*Directions for this task*.
Return every line of the records below verbatim, with no pictures in the copy.

----------

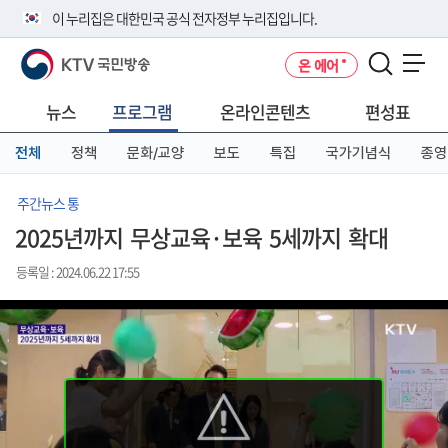
본
메
전
이 누리집은 대한민국 공식 전자정부 누리집입니다.
문
뉴
체
바
바
메
KTV 국민방송
온 에어
로
로
뉴
공식 누리집 주소 확인하기
메뉴 열기
가
가
바
go.kr 주소를 사용하는 누리집은 대한민국 정부기관이 관리하는 누리집입
기
기
로
뉴스
프로그램
온라인콘텐츠
편성표
니다.
가
이밖에 or.kr 또는 .kr등 다른 도메인 주소를 사용하고 있다면 아래 URL에
기
전체
정책
문화/교양
보도
특집
국가기념식
종영
서 도메인 주소를 확인해 보세요
운영중인 공식 누리집보기
주간뉴스 통
2025년까지 무상교육·보육 5세까지 확대
등록일 : 2024.06.22 17:55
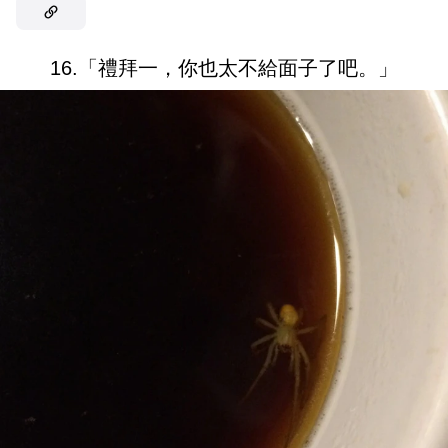
16.「禮拜一，你也太不給面子了吧。」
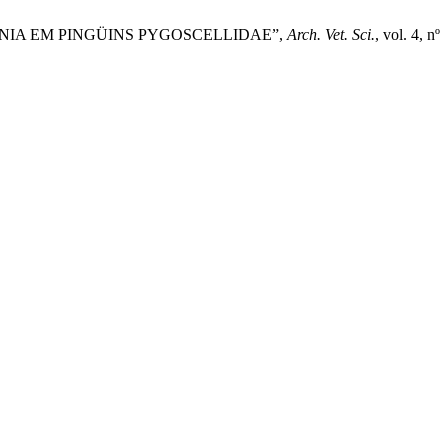
MÔNIA EM PINGÜINS PYGOSCELLIDAE”,
Arch. Vet. Sci.
, vol. 4, nº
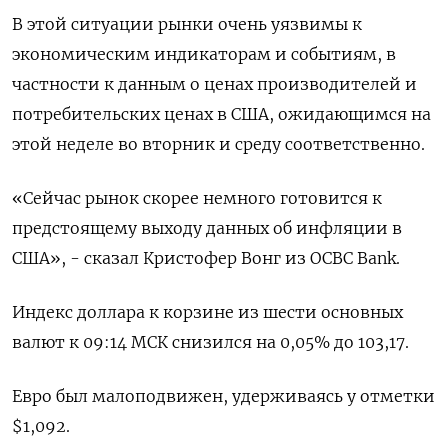
В этой ситуации рынки очень уязвимы к
экономическим индикаторам и событиям, в
частности к данным о ценах производителей и
потребительских ценах в США, ожидающимся на
этой неделе во вторник и среду соответственно.
«Сейчас рынок скорее немного готовится к
предстоящему выходу данных об инфляции в
США», - сказал Кристофер Вонг из OCBC Bank.
Индекс доллара к корзине из шести основных
валют к 09:14 МСК снизился на 0,05% до 103,17​.
Евро был малоподвижен, удерживаясь у отметки
$1,092​.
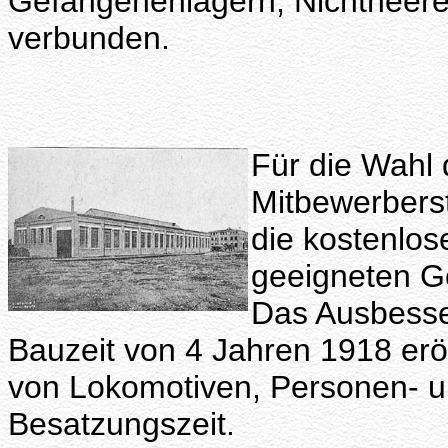
Gefangenenlagern, Nichtheeresp
verbunden.
Für die Wahl 
Mitbewerbers
die kostenlos
geeigneten Ge
Das Ausbesse
Bauzeit von 4 Jahren 1918 erö
von Lokomotiven, Personen- 
Besatzungszeit.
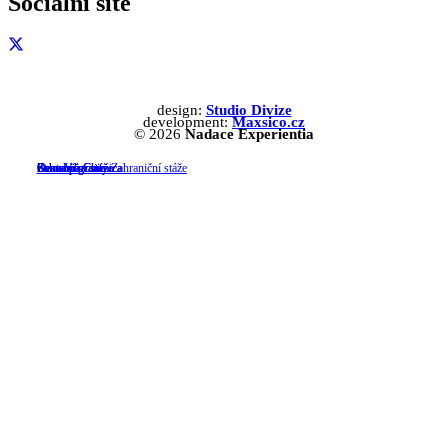
Sociální sítě
design:
Studio Divize
development:
Maxsico.cz
© 2026
Nadace Experientia
O nadaci
Start-up granty
Zahraniční stáže
Zahraniční stáže
Start-up granty
Bezva chemie
Cena Via Chimica
Cena Via Chimica
Zahraniční stáže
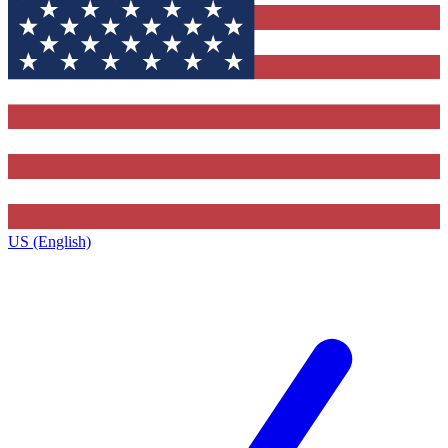
US (English)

----------

*Result of this exercise*.
본
메
전
이 누리집은 대한민국 공식 전자정부 누리집입니다.
문
뉴
체
바
바
메
KTV 국민방송
온 에어
로
로
뉴
공식 누리집 주소 확인하기
메뉴 열기
가
가
바
go.kr 주소를 사용하는 누리집은 대한민국 정부기관이 관리하는 누리집입
기
기
로
뉴스
프로그램
온라인콘텐츠
편성표
니다.
가
이밖에 or.kr 또는 .kr등 다른 도메인 주소를 사용하고 있다면 아래 URL에
기
전체
정책
문화/교양
보도
특집
국가기념식
종영
서 도메인 주소를 확인해 보세요
운영중인 공식 누리집보기
주간뉴스 통
2025년까지 무상교육·보육 5세까지 확대
등록일 : 2024.06.22 17:55
16.「禮拜一，你也太不給面子了吧。」
MÔNIA EM PINGÜINS PYGOSCELLIDAE”,
Arch. Vet. Sci.
, vol. 4, nº
В этой ситуации рынки очень уязвимы к
экономическим индикаторам и событиям, в
частности к данным о ценах производителей и
потребительских ценах в США, ожидающимся на
этой неделе во вторник и среду соответственно.
«Сейчас рынок скорее немного готовится к
предстоящему выходу данных об инфляции в
США», - сказал Кристофер Вонг из OCBC Bank.
Индекс доллара к корзине из шести основных
валют к 09:14 МСК снизился на 0,05% до 103,17​.
Евро был малоподвижен, удерживаясь у отметки
$1,092​.
Gefangenenlagern, Nichtheeresp
verbunden.
Für die Wahl 
Mitbewerbers
die kostenlos
geeigneten Ge
Das Ausbesse
Bauzeit von 4 Jahren 1918 erö
von Lokomotiven, Personen- 
Besatzungszeit.
Sociální sítě
design:
Studio Divize
development:
Maxsico.cz
© 2026
Nadace Experientia
O nadaci
Start-up granty
Zahraniční stáže
Zahraniční stáže
Start-up granty
Bezva chemie
Cena Via Chimica
Cena Via Chimica
Zahraniční stáže
US (English)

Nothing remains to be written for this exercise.